• H.L. Mencken gathered over 40 stories concerning the origin of the cocktail. The one thing that is certain about the cocktail is that the word first appeared in print in 1806.
• The story goes a widow owned a tavern around 1779 in New York. There she entertained rebel soldiers. They often complained about a nearby English neighbor who irritated them by prospering. He owned excellent chickens and the tavern owner often promised to serve her customers a meal of stolen chicken. After being teased for her failure to live up to her promise, her friends one evening were served not only Roast Stolen Rooster but also, for dessert, were treated to a drink composed of rum and fruit juice with a feather from the stolen chicken’s tail as decoration. “More cock tails!” shouted one officer, and so the cocktail was born.
• According to legend, there was an inn in Virginia called the Cock and Bottle. In those days, a cock was another word for the wooden tap on a draft beer barrel, so a sign that had both a picture of a cock and a bottle on it would indicate that the tavern served both draft beer and wine. The “tail” was the muddy dregs at the bottom of the barrel, served to patrons for a cut rate. Legend says that a customer was once so outraged at the poor quality of the cock’s tail he was served that he vowed he would henceforth drink only cock tails of his own brewing and immediately mixed up various ingredients in order to make a more palatable drink – the first cocktail.
• Another theory is that in somebody’s bar in some American harbor, leftover bits of drinks that were served but not consumed were dumped together in a container shaped like a rooster. Customers could get cheap drinks from a tap set in the tail of the rooster, the cock’s tail.

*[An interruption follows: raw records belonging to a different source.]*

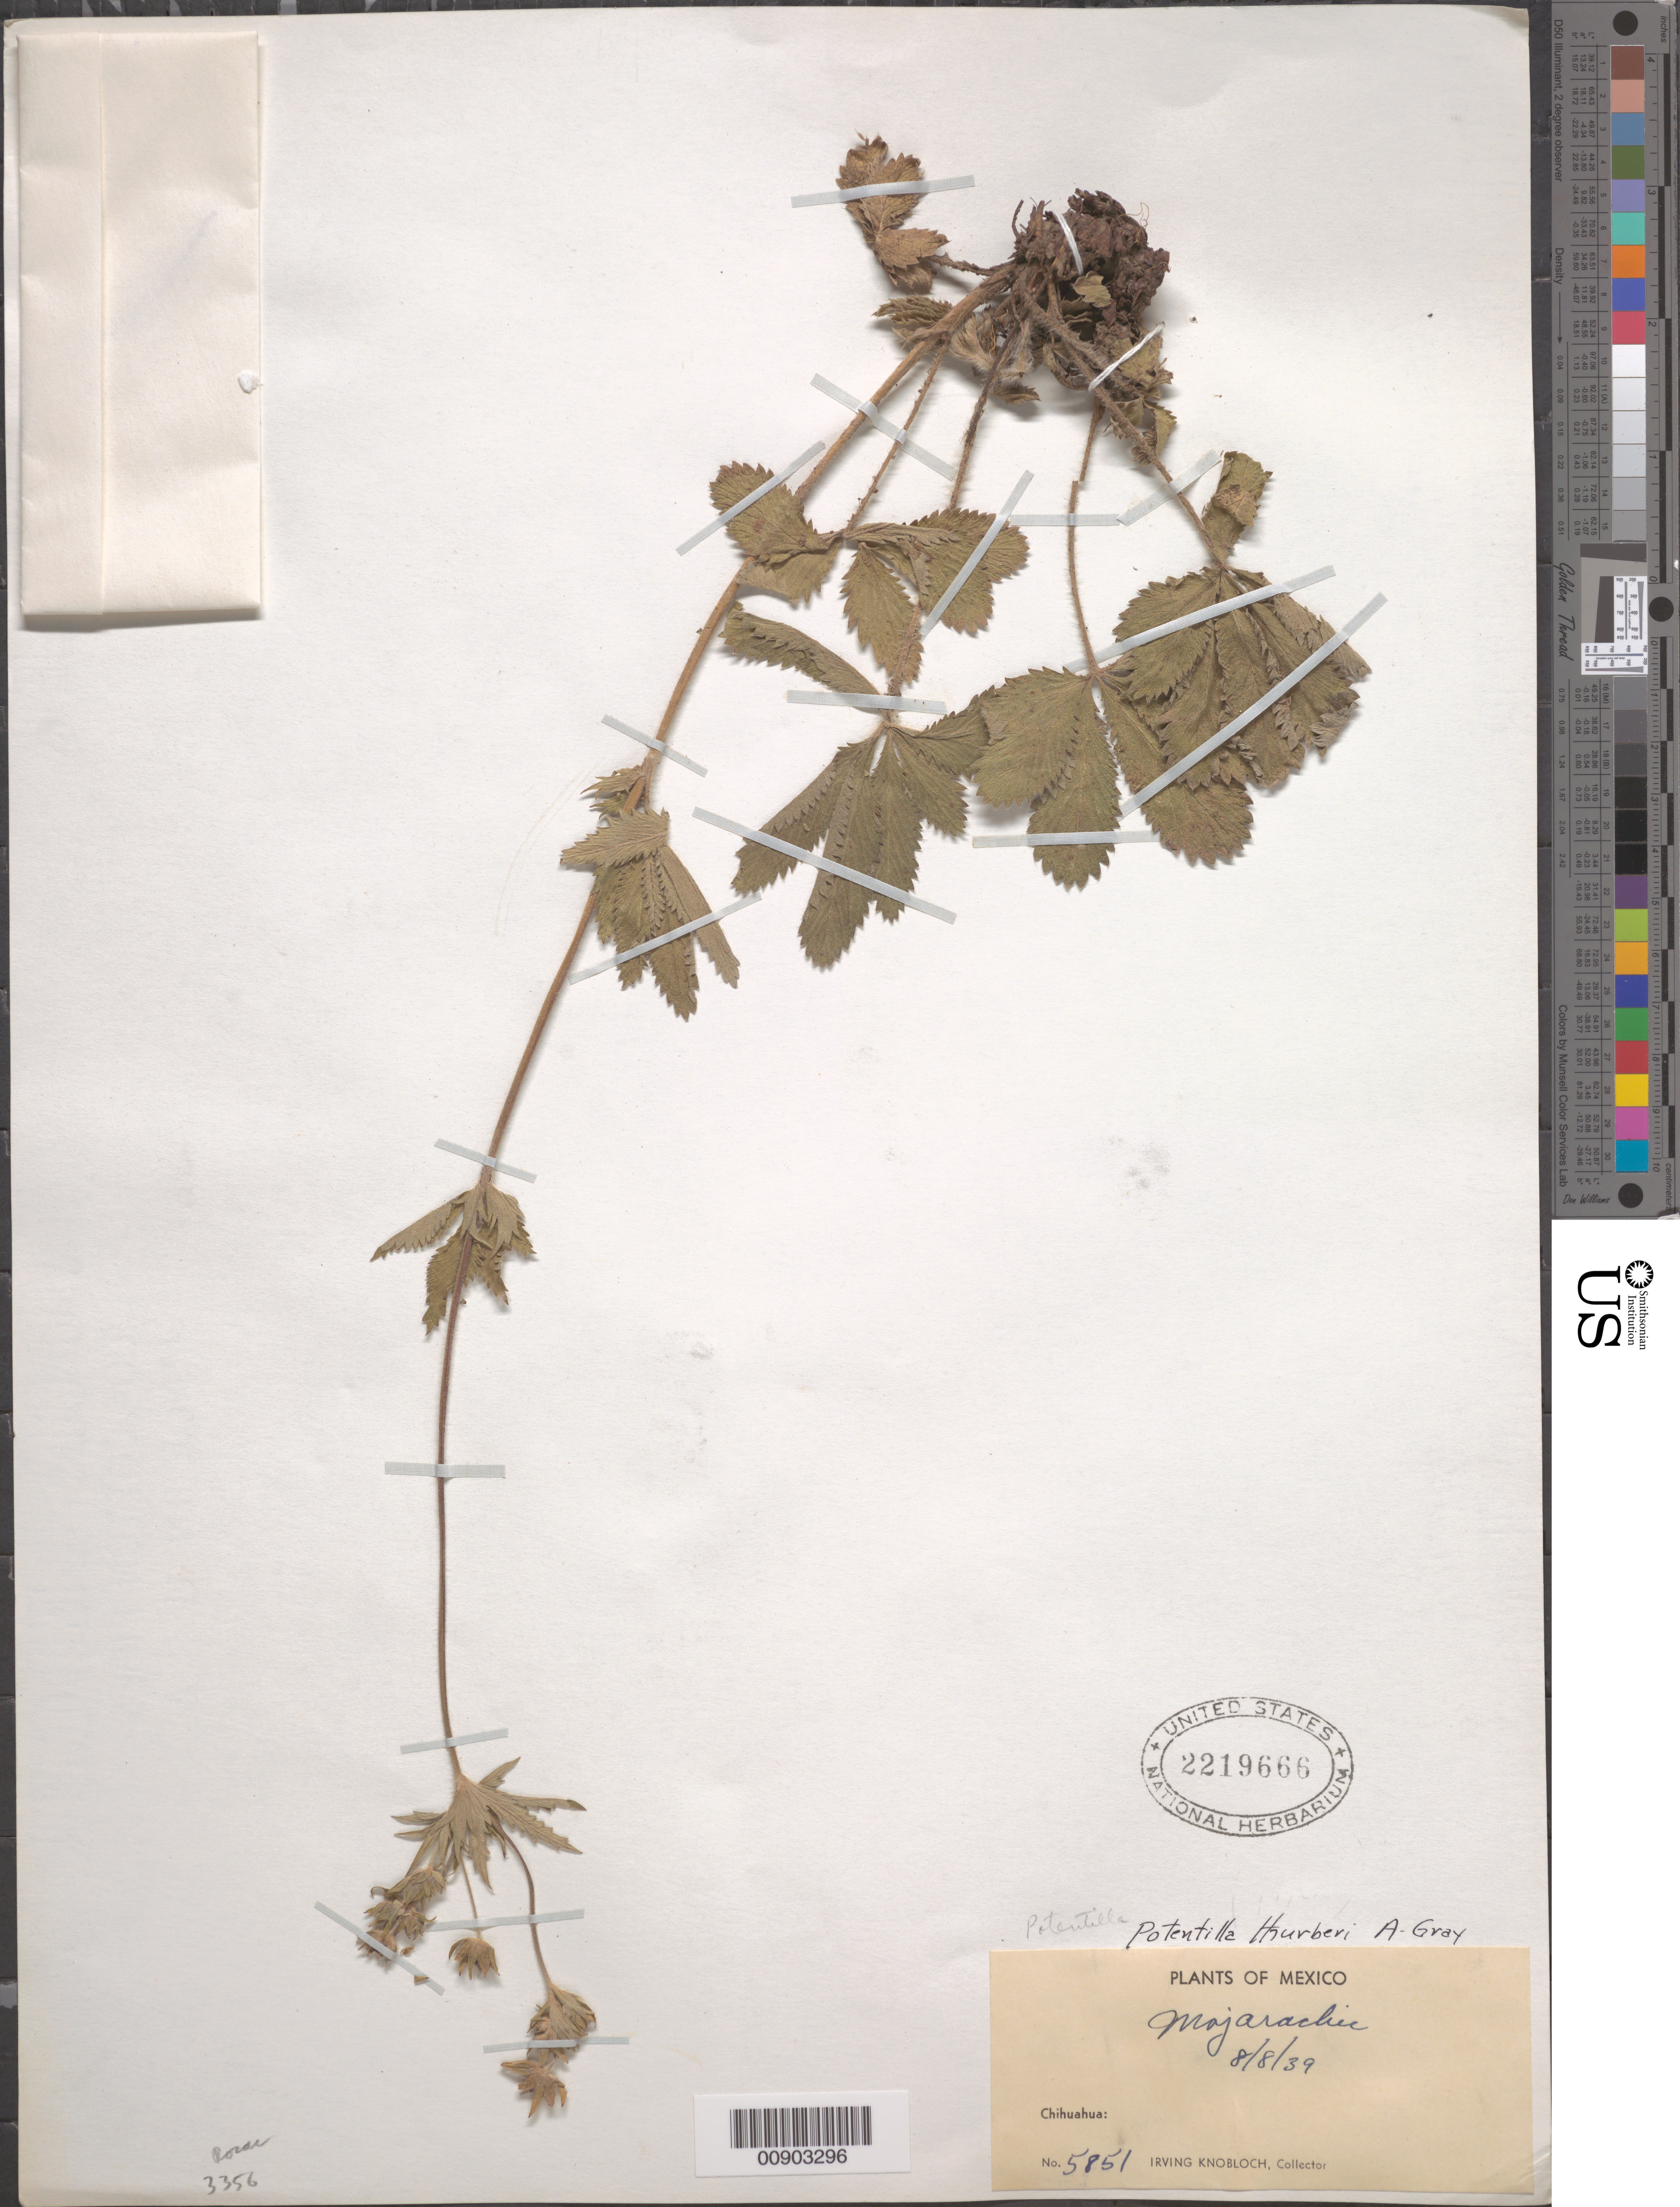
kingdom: Plantae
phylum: Tracheophyta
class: Magnoliopsida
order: Rosales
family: Rosaceae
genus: Potentilla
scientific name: Potentilla thurberi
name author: A. Gray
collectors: I. W. Knobloch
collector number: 5851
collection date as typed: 08 Aug 1939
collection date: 1939-08-08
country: Mexico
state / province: Chihuahua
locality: Mojarachic, Chihuahua.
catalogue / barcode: US 2219666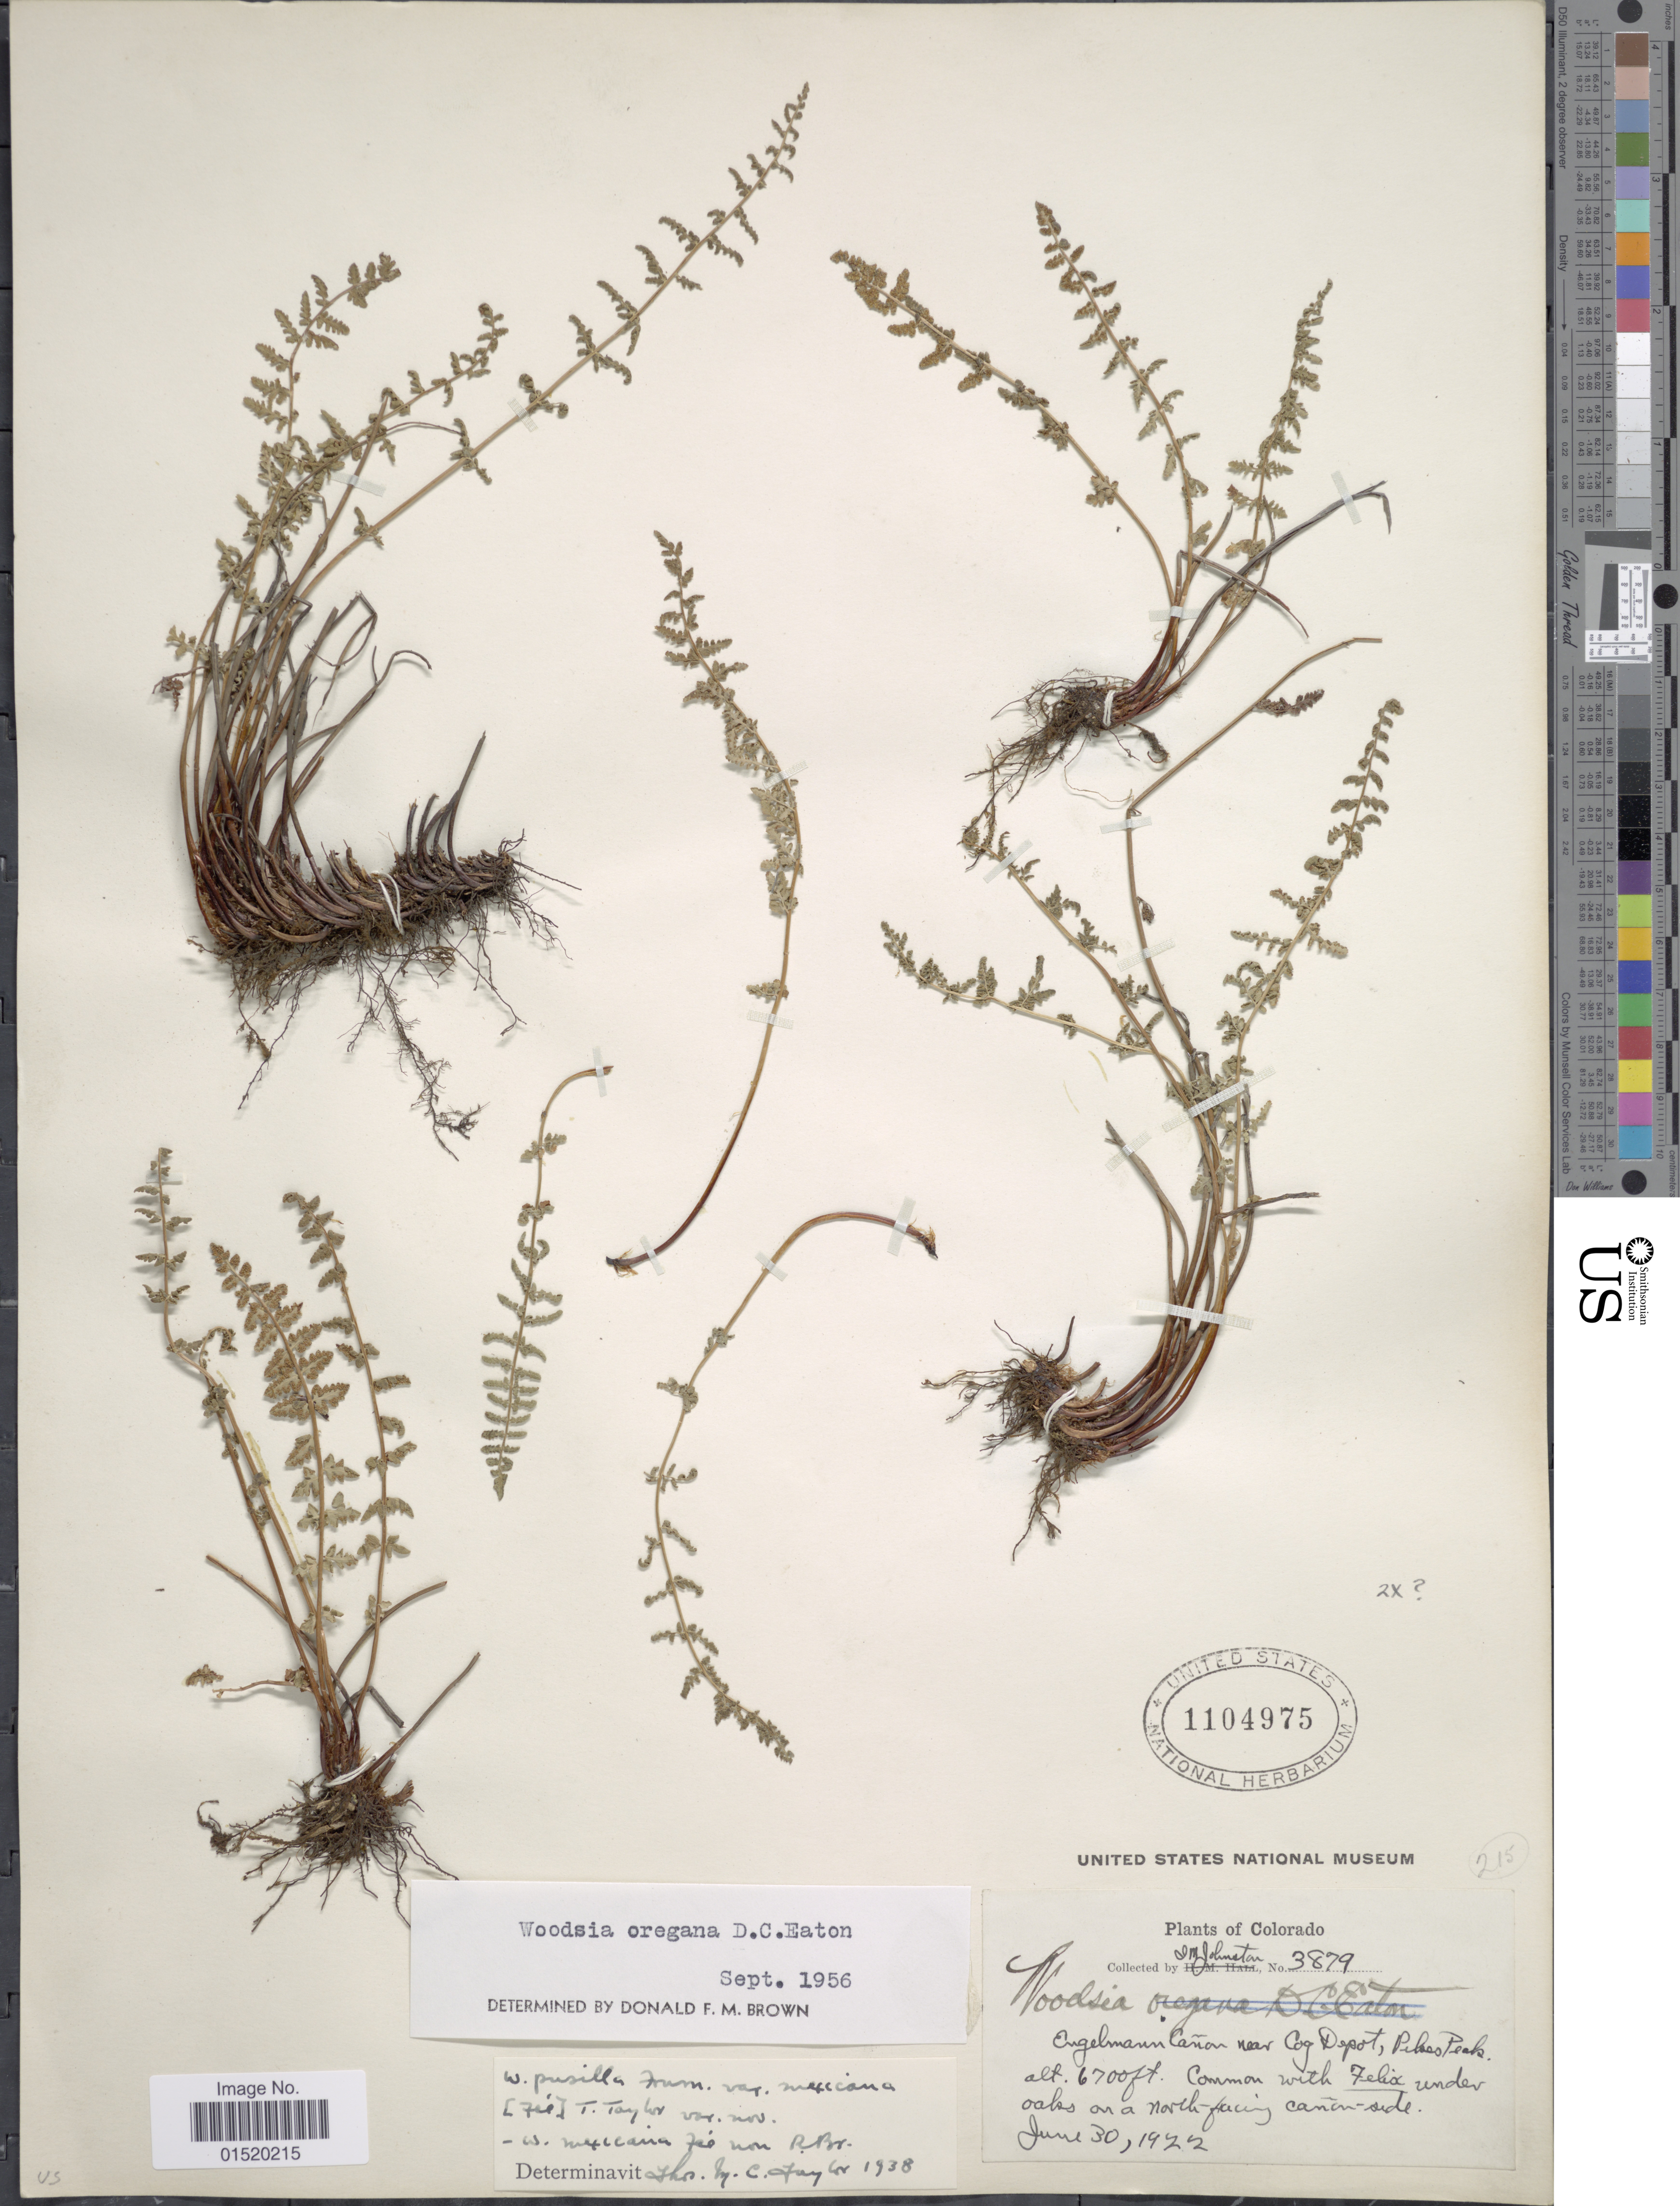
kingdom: Plantae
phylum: Tracheophyta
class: Polypodiopsida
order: Polypodiales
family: Woodsiaceae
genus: Woodsia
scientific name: Woodsia oregana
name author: D.C. Eaton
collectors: J. Johnston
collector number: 3879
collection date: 1922-06-30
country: United States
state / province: Colorado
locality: Engelman Cañon near Cog Depot, Pikes Peak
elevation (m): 2042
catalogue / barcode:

• The story goes that a Mexican woman named Xochtil served a mixed drink to an American general, who enjoyed the drink but couldn’t pronounce her name. He called her Cocktail instead, and named the drink after her.
• Or perhaps it came from an apothecary named Peychaud (of Peychaud Bitters fame) in New Orleans. This French pharmacist served medicinal liquors in small egg-shaped cups called “coquetiers” typically used for serving soft boiled eggs. Americans could not readily pronounce “coquetiers,” calling it a cocktail instead.
• Another claim is that when cock fights were all the rage, the fighting roosters would often be fed bread soaked in alcohol in order to make them a bit more aggressive. This was known as “cock’s ale.”
• And then there were the celebratory drinks served after a victorious cockfight. The owner of the winning cock would be treated to a drink that contained a number of feathers equal to the number of feathers left in the winning cock’s tail, like swizzle sticks.
• Or perhaps it’s related to the West African word “kaketal” meaning scorpion, because they both have a sting.
• It may have something to do with bobbing the tail of horses – trimming the tail short, or cocking it, to indicate that the horse is not a thoroughbred, as when a gentleman has a few too many to drink.
• The American Heritage Dictionary defines “cocktail” as “an alcoholic drink consisting of a spirit or several spirits mixed with other ingredients, such as fruit juice, lemonade, or cream.” The dictionary solves the conundrum of the word’s origin simply by stating, “Origin unknown.”